#### DATA EXTRACTS ####

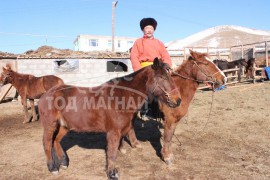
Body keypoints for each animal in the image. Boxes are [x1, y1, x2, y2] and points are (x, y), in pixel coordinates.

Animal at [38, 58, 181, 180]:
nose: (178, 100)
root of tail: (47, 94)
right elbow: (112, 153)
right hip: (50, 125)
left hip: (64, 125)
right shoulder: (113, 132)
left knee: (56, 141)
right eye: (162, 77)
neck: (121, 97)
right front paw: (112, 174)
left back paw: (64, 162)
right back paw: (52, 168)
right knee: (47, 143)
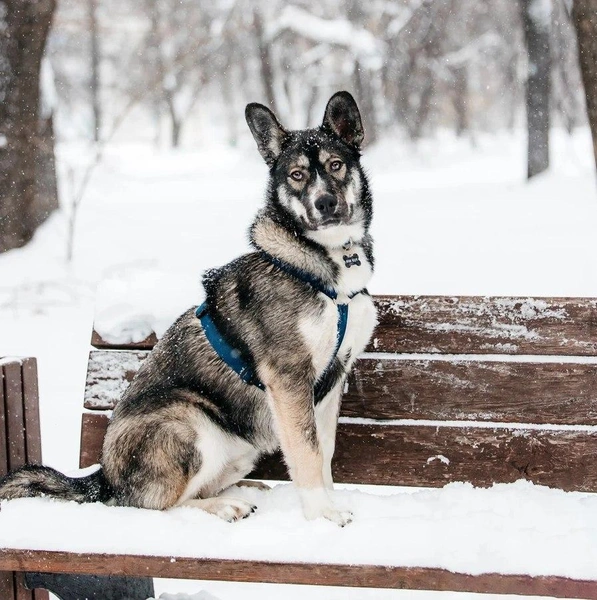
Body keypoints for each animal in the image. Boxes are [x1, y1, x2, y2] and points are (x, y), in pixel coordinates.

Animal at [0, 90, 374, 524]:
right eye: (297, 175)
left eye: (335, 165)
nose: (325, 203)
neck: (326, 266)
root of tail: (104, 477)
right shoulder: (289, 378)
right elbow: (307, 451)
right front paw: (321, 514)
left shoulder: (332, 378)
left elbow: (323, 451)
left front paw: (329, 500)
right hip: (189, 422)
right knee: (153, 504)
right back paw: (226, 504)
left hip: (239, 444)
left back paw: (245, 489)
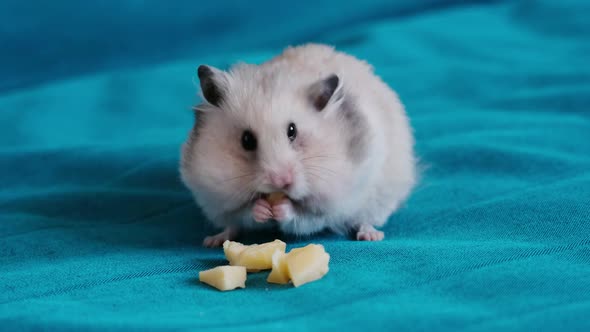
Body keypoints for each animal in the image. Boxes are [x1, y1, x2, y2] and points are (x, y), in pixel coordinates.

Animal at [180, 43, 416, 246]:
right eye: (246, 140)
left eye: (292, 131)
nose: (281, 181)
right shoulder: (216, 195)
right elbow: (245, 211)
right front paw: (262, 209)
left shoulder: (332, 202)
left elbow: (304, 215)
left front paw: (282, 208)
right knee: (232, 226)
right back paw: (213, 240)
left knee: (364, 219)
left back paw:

####

* **WORK TO BE COMPLETED**: Copy every line of the entries above in which "front" occurs.

* **WORKED SOLUTION**:
right front paw: (112, 174)
right front paw: (321, 514)
left front paw: (329, 500)
right front paw: (262, 209)
left front paw: (282, 208)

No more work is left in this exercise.